This is a relatively new pattern I’ve seen across vendors and clients, and it seems to track with the rise of strict, goal-based projects with fixed-prices and tighter costing controls. Contingency has seemingly “disappeared”, but the prices of the contract have not gone down, in fact, they tend to have gone up.
Here’s how it tends to play out.
In order to keep a firm grip on fixed-price spend and avoid variance on any given deliverable, the client or central finance team insists contingency is held centrally rather than on the vendor’s estimate. On paper, that’s fine: if something goes wrong, you dip into the central pot. In practice, two problems appear.
First, finance teams are often reluctant to release contingency. They treat requests as overspend or evidence of poor project management/implementation. People don’t like losing control or inviting blame, so approvals get sticky.
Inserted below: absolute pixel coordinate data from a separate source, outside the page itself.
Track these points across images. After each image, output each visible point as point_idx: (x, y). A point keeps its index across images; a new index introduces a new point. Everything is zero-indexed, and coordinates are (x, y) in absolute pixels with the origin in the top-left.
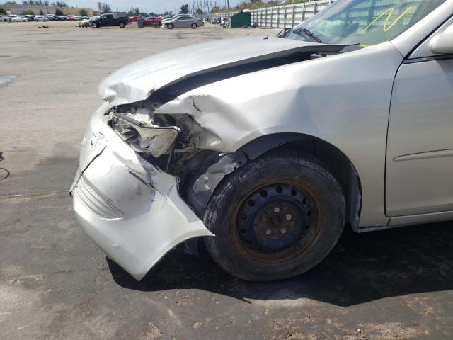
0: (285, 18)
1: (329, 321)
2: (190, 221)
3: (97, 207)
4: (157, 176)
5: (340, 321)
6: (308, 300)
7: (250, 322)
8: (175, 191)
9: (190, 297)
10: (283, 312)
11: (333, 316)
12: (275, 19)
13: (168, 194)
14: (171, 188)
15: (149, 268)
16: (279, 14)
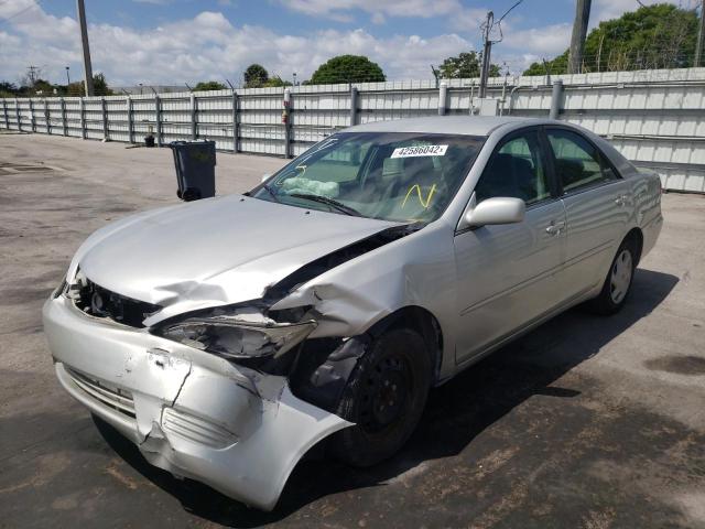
0: (48, 118)
1: (456, 470)
2: (319, 419)
3: (208, 437)
4: (261, 383)
5: (463, 467)
6: (428, 462)
7: (402, 499)
8: (287, 391)
9: (325, 507)
10: (417, 479)
11: (456, 465)
12: (27, 118)
13: (279, 399)
14: (282, 390)
15: (280, 491)
16: (33, 110)
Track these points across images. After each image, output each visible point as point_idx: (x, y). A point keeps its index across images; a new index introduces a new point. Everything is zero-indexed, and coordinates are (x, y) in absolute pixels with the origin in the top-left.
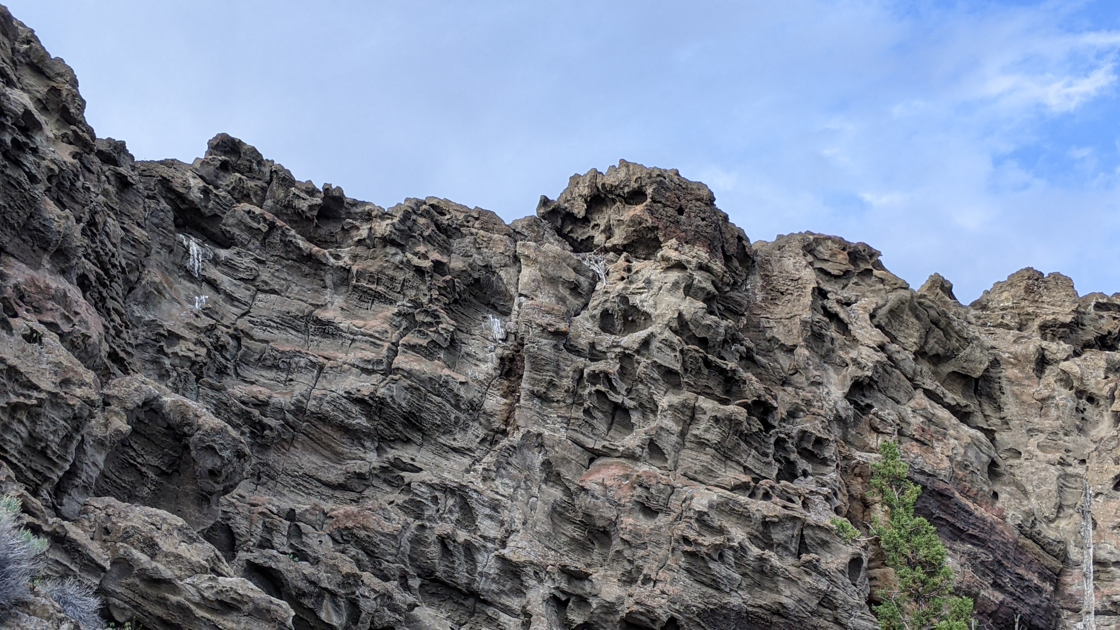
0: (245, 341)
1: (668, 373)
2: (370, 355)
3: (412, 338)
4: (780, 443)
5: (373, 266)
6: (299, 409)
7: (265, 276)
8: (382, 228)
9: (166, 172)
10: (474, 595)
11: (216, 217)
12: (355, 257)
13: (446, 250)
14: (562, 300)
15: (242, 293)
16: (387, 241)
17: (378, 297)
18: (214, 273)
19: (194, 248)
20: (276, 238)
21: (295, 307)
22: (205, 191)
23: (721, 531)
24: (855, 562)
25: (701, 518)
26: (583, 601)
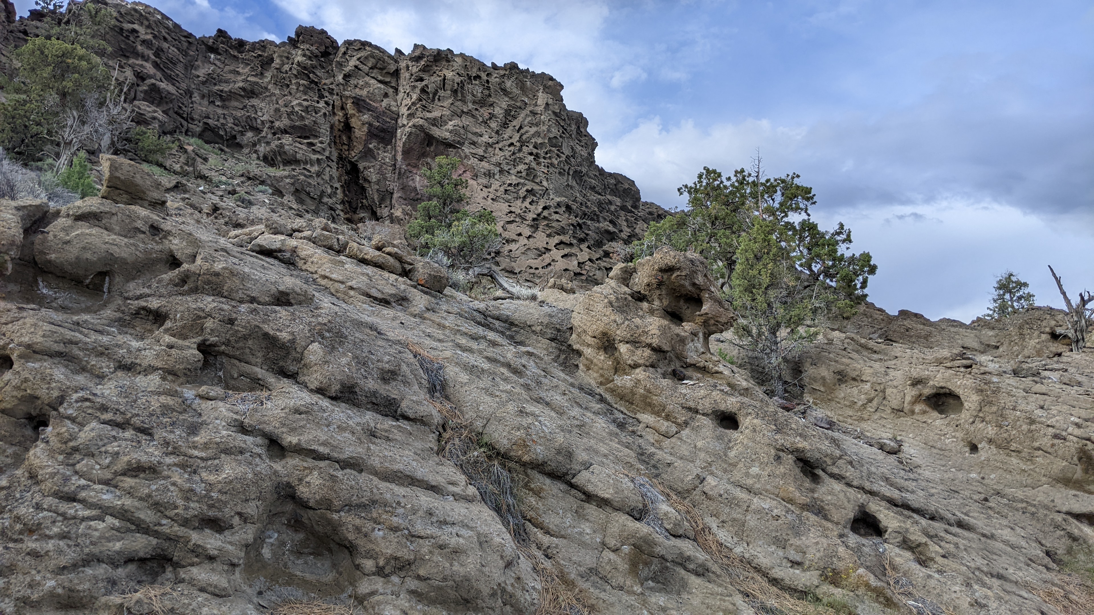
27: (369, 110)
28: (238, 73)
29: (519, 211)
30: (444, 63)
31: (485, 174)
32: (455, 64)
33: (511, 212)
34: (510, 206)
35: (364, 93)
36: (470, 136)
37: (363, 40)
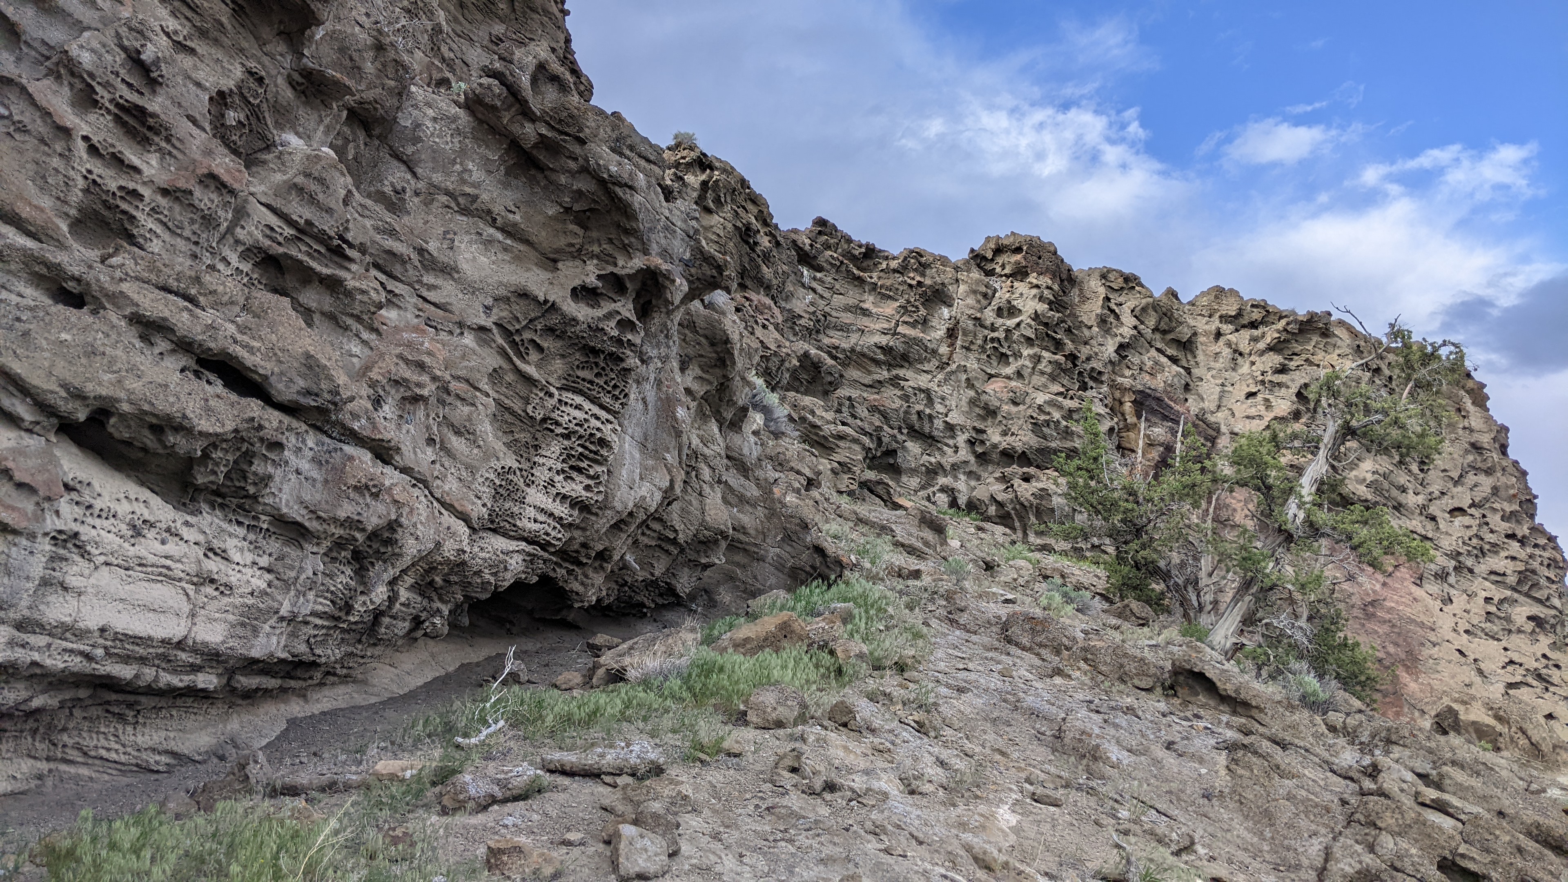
0: (828, 318)
1: (1028, 339)
2: (886, 326)
3: (906, 318)
4: (1080, 373)
5: (888, 283)
6: (853, 350)
7: (837, 286)
8: (894, 264)
9: (794, 236)
10: (932, 438)
11: (815, 257)
12: (879, 278)
13: (923, 275)
14: (979, 302)
15: (827, 294)
16: (895, 271)
17: (890, 297)
18: (814, 284)
19: (805, 272)
20: (843, 268)
21: (851, 302)
22: (811, 245)
23: (1049, 414)
24: (1112, 430)
25: (1040, 407)
26: (982, 442)
27: (1165, 418)
28: (865, 313)
29: (1536, 665)
30: (1315, 338)
31: (1436, 576)
32: (1339, 343)
33: (1511, 662)
34: (1506, 649)
35: (1158, 383)
36: (1395, 493)
37: (1127, 271)
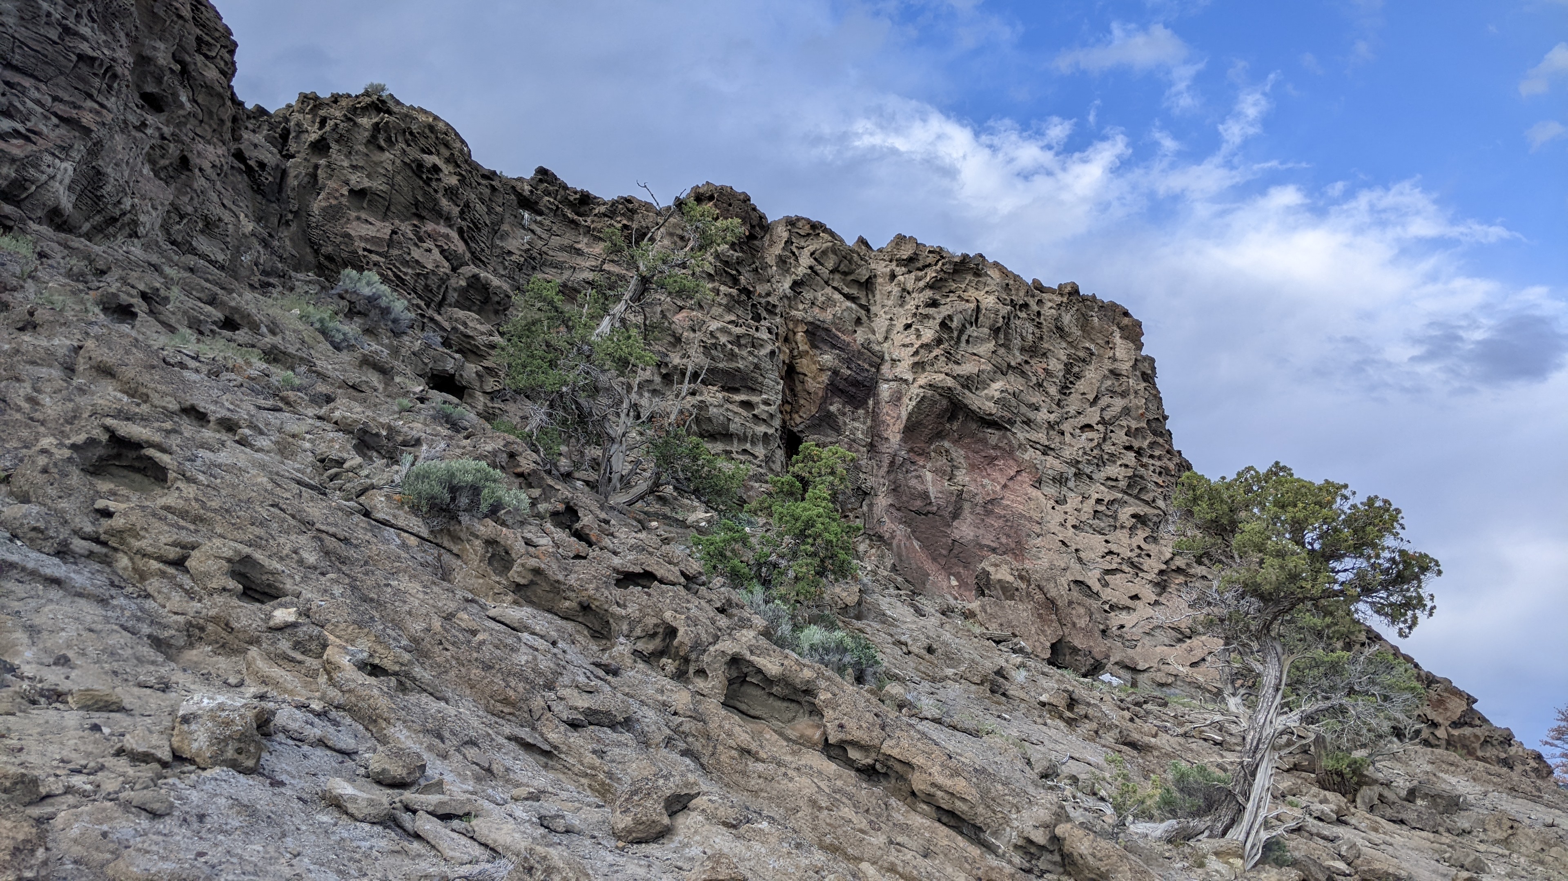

Second, removing contingency from the vendor’s scope strips away whatever flexibility the vendor or delivery team might have to address issues quickly.
For as long as I can remember 1, there was usually a simple contingency line at the bottom of an estimate. It might have been in hours or a percentage, typically 10–20% (sometimes ~5% on a well-scoped waterfall project).
Now, many quotes simply cost about 20% more by default, and any challenge to time or scope turns into a long justification and a tussle over release of funds. Everyone knows the contingency hasn’t really gone; it’s just been moved and hidden. and that’s not much of a win for any of us.
The net effect is less transparency in our quotes and vendor interactions. If a project goes really well, we still “spend the contingency” because it’s already included in the bill. I’d much rather see contingency brought back as a clear line item. But while the push for ever-tighter fixed-price deliveries continues, I don’t expect that transparency to return any time soon.